Understanding that there is another person reading your message is sometimes forgotten. That happens when people are too bold or cutting with their messages, or simply not careful with how their message is crafted. Tone is inferred when none was intended. As a result, people are insulted and offended, rightly or not. Repair can oftentimes appear disingenuous.
Anonymity can also be a problem, with people hiding behind an alias rather than their true identity. Age, gender, and true intentions are easily masked. This contributes to a release of pent-up hostility and becomes exacerbated on blog commentaries and forums. Social media becomes a tricky medium under these highly emotive circumstances. Even something written in jest can easily be misinterpreted. While there is great opportunity in social media, there is also great danger in miscommunication.

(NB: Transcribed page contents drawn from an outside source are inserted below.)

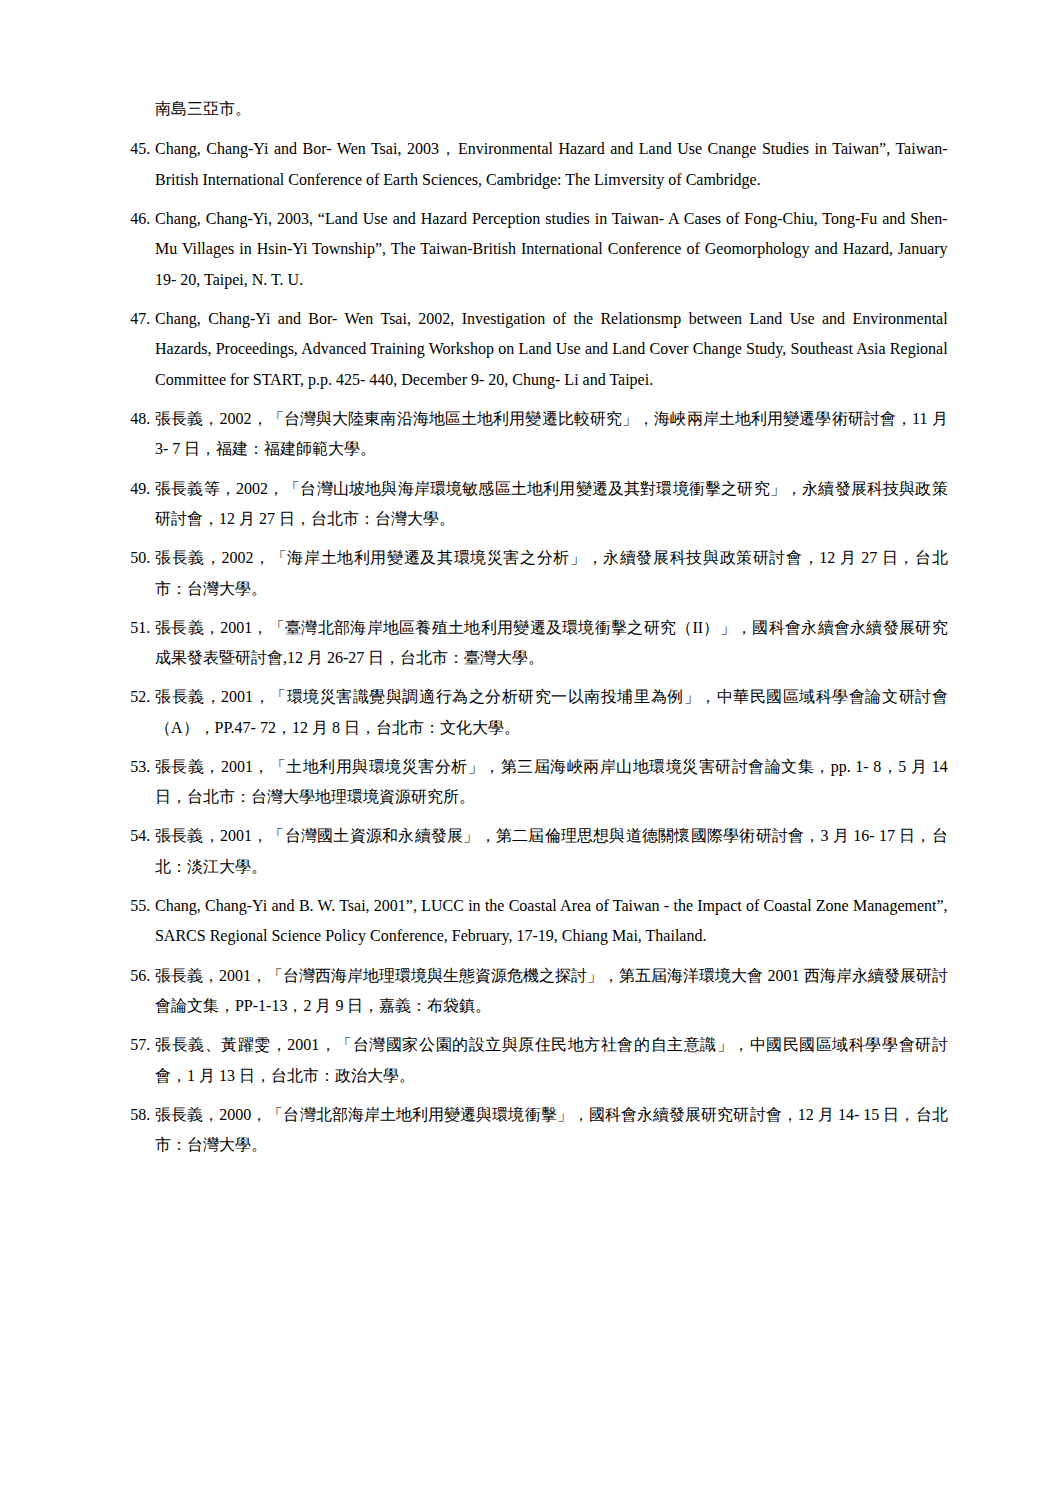南島三亞市。
45. Chang, Chang-Yi and Bor- Wen Tsai, 2003，Environmental Hazard and Land Use Cnange Studies in Taiwan”, Taiwan- British International Conference of Earth Sciences, Cambridge: The Limversity of Cambridge.
46. Chang, Chang-Yi, 2003, “Land Use and Hazard Perception studies in Taiwan- A Cases of Fong-Chiu, Tong-Fu and Shen-Mu Villages in Hsin-Yi Township”, The Taiwan-British International Conference of Geomorphology and Hazard, January 19- 20, Taipei, N. T. U.
47. Chang, Chang-Yi and Bor- Wen Tsai, 2002, Investigation of the Relationsmp between Land Use and Environmental Hazards, Proceedings, Advanced Training Workshop on Land Use and Land Cover Change Study, Southeast Asia Regional Committee for START, p.p. 425- 440, December 9- 20, Chung- Li and Taipei.
48. 張長義，2002，「台灣與大陸東南沿海地區土地利用變遷比較研究」，海峽兩岸土地利用變遷學術研討會，11 月 3- 7 日，福建：福建師範大學。
49. 張長義等，2002，「台灣山坡地與海岸環境敏感區土地利用變遷及其對環境衝擊之研究」，永續發展科技與政策研討會，12 月 27 日，台北市：台灣大學。
50. 張長義，2002，「海岸土地利用變遷及其環境災害之分析」，永續發展科技與政策研討會，12 月 27 日，台北市：台灣大學。
51. 張長義，2001，「臺灣北部海岸地區養殖土地利用變遷及環境衝擊之研究（II）」，國科會永續會永續發展研究成果發表暨研討會,12 月 26-27 日，台北市：臺灣大學。
52. 張長義，2001，「環境災害識覺與調適行為之分析研究一以南投埔里為例」，中華民國區域科學會論文研討會（A），PP.47- 72，12 月 8 日，台北市：文化大學。
53. 張長義，2001，「土地利用與環境災害分析」，第三屆海峽兩岸山地環境災害研討會論文集，pp. 1- 8，5 月 14 日，台北市：台灣大學地理環境資源研究所。
54. 張長義，2001，「台灣國土資源和永續發展」，第二屆倫理思想與道德關懷國際學術研討會，3 月 16- 17 日，台北：淡江大學。
55. Chang, Chang-Yi and B. W. Tsai, 2001”, LUCC in the Coastal Area of Taiwan - the Impact of Coastal Zone Management”, SARCS Regional Science Policy Conference, February, 17-19, Chiang Mai, Thailand.
56. 張長義，2001，「台灣西海岸地理環境與生態資源危機之探討」，第五屆海洋環境大會 2001 西海岸永續發展研討會論文集，PP-1-13，2 月 9 日，嘉義：布袋鎮。
57. 張長義、黃躍雯，2001，「台灣國家公園的設立與原住民地方社會的自主意識」，中國民國區域科學學會研討會，1 月 13 日，台北市：政治大學。
58. 張長義，2000，「台灣北部海岸土地利用變遷與環境衝擊」，國科會永續發展研究研討會，12 月 14- 15 日，台北市：台灣大學。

As Char James-Tanny (www.helpstuff.com) points out, “The world is listening, even to your ‘private’ conversations.” Social media messages and conversations are permanent. Everything that you post is stored on a server somewhere on the planet and is easily retrieved through search engines.
Social media presents an incredible communication opportunity in which the world is your audience. You can meet all sorts of people from all walks of life who share a common interest. What you write can quickly traverse the planet. You expand your horizons and gain a global viewpoint.